Historically once the unemployment rate rises by half a percentage point, it continues to rise another point or two, if not more.

Policymaker projections for the economy hinge on their views of the appropriate setting of monetary policy, a window into which will also be published on Wednesday as part of the Fed’s quarterly summary of economic projections, or SEPs.

This week’s decision is expected to take the Fed policy rate to a range of 3%-3.25% from the current 2.25%-2.50%. The so-called “dot plot” incorporated in the SEPs will indicate each policymaker’s view of where rates should be at the end of each year through 2025.

“We expect the dot plot to show a peak fed funds rate of 4.4% next year, which will push the unemployment rate to near 4.5% over the forecast horizon,” wrote economists at Deutsche Bank.

In the most recent forecasts issued in June, the fed funds rate was seen peaking at 3.8% in 2023, with the jobless rate climbing to 4.1% the following year.

RECESSION AHEAD?

Since the dot plot’s advent in 2012, only one policymaker has ever forecast rates to rise that high, and that forecast – in late 2012 and early 2013, for end-of-year 2015 rates to reach 4.5% – turned out to be spectacularly wrong.
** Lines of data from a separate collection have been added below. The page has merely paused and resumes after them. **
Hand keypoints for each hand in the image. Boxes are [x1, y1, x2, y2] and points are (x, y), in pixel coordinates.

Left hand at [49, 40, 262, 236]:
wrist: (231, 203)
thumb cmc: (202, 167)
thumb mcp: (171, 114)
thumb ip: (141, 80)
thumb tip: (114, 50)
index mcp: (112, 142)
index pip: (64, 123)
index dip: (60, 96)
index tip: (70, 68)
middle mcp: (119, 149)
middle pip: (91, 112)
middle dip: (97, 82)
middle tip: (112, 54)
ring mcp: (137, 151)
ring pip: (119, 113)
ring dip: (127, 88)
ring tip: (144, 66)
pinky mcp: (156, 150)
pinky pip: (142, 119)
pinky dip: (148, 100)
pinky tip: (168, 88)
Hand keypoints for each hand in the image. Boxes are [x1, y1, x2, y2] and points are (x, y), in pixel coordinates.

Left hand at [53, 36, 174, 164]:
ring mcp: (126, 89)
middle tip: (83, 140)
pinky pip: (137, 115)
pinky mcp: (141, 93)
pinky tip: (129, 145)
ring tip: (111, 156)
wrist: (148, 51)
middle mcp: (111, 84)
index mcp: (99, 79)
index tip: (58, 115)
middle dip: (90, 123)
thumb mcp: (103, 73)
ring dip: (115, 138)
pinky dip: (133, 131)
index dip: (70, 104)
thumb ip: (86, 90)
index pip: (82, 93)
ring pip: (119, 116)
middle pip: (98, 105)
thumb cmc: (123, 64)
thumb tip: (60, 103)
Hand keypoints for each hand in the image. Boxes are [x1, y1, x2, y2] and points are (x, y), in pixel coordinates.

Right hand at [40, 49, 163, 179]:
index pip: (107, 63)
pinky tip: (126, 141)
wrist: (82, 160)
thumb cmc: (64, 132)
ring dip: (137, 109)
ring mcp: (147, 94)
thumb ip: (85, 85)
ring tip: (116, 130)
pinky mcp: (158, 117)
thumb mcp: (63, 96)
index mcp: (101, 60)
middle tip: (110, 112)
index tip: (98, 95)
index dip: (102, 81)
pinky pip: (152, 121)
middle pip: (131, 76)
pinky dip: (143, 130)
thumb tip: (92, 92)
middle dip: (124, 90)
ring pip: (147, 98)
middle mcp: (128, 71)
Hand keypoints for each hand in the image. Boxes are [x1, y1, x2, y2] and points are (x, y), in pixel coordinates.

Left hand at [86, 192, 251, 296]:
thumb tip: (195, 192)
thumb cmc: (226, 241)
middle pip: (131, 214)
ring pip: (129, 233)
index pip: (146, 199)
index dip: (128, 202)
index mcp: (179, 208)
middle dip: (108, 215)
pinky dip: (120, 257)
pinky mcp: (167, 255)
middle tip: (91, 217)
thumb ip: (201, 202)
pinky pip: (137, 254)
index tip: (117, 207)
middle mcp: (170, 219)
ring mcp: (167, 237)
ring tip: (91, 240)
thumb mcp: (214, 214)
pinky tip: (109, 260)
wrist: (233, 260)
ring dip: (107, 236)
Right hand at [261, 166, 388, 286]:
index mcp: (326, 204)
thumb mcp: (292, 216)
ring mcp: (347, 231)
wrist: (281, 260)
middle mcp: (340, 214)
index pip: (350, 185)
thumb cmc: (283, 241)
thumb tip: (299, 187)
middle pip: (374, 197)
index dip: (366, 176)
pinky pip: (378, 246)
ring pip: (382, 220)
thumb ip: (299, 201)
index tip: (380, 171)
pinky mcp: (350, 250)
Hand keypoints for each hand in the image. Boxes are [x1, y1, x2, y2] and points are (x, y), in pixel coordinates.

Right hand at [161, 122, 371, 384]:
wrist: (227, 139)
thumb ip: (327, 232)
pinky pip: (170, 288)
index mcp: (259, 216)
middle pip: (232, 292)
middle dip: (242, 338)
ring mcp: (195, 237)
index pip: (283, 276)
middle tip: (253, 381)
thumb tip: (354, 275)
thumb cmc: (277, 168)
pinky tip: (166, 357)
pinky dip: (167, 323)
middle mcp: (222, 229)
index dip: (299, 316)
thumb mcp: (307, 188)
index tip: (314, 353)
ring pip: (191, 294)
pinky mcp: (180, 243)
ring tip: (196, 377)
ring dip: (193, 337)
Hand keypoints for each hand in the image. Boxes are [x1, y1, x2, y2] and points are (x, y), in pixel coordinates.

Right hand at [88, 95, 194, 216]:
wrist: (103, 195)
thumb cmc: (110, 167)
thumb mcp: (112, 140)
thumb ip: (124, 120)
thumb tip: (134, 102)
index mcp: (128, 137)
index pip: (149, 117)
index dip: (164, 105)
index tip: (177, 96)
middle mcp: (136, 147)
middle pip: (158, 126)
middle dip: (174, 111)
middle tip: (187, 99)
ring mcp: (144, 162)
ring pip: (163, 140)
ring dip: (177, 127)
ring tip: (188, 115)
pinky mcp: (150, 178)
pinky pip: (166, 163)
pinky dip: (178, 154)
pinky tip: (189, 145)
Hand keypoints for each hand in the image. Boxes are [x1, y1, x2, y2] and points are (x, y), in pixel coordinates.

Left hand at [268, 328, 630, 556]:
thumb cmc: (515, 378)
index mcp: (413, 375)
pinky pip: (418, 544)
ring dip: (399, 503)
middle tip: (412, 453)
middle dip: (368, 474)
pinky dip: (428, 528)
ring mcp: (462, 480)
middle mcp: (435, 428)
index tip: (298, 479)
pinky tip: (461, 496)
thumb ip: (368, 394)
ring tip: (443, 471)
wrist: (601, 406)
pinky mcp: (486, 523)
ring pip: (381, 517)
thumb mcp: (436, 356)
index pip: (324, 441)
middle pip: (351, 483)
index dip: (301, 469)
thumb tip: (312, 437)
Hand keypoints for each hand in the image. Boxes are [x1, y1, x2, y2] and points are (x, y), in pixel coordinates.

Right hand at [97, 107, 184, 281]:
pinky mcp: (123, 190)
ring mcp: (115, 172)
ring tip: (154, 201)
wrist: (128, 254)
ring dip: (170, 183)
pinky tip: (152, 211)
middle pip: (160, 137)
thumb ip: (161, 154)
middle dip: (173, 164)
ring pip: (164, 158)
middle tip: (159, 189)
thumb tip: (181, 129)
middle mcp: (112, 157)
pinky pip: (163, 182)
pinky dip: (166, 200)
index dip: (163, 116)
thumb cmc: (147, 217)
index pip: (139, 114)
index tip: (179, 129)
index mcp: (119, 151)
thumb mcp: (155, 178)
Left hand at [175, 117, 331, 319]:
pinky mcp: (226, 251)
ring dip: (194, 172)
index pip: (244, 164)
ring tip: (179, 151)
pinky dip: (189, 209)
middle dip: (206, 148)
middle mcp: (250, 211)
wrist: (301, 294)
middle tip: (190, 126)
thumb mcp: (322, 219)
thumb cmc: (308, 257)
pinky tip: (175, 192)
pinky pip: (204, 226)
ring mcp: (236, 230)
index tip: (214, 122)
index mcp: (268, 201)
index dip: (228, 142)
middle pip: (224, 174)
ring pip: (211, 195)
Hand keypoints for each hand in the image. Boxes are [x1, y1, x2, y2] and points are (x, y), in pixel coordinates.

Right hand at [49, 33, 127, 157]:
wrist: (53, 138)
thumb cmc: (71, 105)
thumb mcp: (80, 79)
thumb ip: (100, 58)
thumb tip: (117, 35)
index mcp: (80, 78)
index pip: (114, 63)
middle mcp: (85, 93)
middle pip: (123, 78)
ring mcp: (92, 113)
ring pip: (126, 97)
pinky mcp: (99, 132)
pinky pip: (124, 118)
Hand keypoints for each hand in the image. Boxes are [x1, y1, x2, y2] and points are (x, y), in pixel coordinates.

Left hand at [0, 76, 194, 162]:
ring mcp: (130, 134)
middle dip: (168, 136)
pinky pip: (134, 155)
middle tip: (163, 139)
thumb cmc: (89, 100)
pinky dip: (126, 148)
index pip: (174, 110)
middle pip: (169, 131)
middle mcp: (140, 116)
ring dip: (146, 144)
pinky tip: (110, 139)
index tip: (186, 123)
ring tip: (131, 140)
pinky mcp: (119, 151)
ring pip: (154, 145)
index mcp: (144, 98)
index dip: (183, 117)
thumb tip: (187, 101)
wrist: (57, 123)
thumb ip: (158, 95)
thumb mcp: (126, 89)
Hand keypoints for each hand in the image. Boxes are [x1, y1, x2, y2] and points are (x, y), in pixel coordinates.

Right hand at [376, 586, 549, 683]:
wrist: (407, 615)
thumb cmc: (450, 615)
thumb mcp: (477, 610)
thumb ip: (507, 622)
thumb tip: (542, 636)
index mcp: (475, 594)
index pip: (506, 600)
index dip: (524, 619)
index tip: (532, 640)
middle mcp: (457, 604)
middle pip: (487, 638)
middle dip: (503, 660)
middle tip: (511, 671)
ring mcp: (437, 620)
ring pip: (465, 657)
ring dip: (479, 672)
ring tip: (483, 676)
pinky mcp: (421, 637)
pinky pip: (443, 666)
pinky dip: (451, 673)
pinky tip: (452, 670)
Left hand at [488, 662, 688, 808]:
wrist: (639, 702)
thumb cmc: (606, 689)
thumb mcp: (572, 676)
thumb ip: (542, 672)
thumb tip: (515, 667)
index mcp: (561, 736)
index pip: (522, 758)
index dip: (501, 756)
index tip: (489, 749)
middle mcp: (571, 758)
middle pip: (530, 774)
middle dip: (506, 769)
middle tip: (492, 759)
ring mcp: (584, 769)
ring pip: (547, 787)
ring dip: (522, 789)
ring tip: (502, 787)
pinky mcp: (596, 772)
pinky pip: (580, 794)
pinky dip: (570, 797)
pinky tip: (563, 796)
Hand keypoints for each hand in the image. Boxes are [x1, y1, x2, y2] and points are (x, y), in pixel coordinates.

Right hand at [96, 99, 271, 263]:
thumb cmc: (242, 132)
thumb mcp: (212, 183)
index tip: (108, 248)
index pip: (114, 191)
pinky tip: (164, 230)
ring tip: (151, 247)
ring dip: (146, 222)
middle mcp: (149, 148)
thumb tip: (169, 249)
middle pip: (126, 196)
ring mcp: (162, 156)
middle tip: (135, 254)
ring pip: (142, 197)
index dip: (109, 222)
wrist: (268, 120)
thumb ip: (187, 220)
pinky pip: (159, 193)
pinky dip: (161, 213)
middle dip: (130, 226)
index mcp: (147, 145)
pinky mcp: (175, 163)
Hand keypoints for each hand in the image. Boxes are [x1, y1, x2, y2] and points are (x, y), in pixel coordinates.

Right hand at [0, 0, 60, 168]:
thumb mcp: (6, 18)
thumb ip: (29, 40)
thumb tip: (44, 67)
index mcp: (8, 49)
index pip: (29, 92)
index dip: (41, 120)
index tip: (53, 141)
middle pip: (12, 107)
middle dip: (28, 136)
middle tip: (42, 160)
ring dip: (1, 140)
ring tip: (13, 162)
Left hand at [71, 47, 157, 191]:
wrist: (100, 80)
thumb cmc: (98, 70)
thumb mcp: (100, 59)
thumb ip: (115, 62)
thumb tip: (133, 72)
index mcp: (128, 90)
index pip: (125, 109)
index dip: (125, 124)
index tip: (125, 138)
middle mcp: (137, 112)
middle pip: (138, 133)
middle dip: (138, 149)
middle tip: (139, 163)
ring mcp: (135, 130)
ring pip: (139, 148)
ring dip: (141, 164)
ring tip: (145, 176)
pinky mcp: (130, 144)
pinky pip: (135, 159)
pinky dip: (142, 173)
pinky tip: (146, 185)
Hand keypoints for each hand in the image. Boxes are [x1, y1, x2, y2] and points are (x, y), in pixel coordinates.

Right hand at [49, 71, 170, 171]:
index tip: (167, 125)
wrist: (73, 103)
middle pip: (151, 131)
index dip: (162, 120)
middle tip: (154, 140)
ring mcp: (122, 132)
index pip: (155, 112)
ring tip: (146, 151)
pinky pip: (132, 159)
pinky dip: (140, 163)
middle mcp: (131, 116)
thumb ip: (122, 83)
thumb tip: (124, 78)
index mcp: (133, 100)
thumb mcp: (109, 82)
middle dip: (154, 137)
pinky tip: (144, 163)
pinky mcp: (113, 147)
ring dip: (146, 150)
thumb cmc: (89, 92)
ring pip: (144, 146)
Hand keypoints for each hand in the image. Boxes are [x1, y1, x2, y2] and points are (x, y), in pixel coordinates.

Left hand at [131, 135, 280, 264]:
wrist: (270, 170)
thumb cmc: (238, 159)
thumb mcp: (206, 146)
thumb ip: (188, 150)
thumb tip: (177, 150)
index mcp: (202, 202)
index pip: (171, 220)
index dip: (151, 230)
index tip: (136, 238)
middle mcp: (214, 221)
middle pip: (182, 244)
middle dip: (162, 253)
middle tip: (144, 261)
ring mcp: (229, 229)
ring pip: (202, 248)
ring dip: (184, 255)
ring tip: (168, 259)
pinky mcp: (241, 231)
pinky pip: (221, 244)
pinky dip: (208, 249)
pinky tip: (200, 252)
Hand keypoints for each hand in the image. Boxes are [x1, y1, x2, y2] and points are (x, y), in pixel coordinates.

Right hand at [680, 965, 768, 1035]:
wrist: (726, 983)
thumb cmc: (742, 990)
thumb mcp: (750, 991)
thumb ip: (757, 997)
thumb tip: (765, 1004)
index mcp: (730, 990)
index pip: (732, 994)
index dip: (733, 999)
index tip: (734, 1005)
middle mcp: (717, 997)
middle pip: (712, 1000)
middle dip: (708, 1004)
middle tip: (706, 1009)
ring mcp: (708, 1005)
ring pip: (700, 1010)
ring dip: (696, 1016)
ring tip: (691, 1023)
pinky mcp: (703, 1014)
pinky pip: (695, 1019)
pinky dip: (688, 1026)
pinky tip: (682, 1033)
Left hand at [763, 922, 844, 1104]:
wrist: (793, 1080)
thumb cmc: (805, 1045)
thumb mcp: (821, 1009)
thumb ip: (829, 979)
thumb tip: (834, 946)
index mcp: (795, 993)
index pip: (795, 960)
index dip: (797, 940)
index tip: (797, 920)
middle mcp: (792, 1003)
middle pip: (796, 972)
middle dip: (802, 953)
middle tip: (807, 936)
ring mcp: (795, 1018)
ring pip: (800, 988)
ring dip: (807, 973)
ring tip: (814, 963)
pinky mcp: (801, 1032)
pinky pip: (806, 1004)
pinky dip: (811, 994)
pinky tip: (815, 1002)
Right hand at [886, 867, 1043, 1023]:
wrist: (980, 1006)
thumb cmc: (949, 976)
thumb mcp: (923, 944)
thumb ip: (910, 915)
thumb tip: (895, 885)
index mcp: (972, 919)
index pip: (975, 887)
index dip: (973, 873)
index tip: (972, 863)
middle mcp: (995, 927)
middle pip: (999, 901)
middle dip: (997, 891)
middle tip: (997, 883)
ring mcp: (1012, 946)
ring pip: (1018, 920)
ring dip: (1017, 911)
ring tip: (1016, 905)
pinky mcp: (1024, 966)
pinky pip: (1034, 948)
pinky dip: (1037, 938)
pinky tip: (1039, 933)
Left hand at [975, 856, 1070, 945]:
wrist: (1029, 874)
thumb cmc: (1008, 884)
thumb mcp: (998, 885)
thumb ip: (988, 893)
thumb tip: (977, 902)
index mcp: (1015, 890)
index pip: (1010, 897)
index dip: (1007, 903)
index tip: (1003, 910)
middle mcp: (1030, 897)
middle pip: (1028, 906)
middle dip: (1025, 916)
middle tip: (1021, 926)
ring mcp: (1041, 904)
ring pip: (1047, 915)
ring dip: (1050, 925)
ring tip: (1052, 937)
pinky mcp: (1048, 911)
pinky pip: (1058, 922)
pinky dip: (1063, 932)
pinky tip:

The Fed instead kept the policy rate at near zero until December 2015, when it lifted it by just a quarter of a percentage point.

This time around, though, financial markets are pricing in a top Fed funds rate of 4.5% next year, with a rate cut or two seen as more than likely toward the second half of 2023.

Wednesday’s projections will also give a read on how quickly Fed policymakers expect their actions to take a bite out of inflation and how much the economy is likely to slow.

In June, inflation was seen remaining above the Fed’s 2% target through 2024, while not even the most pessimistic policymaker expected the economy to contract in coming quarters. Most penciled in gross domestic product growth of between 1.3% and 2% for each of the next three years.

“The new economic projections will highlight the Fed’s pain tolerance with real GDP growth likely to be revised significantly lower,” wrote EY-Parthenon Chief Economist Gregory Daco, adding that the forecast for next year’s unemployment rate could very well exceed 4.5%.

Inflation projections, however, could stick close to those laid out in June, he said, amid “dueling forces from inflation persistence and a more aggressive Fed stance and likely recession.”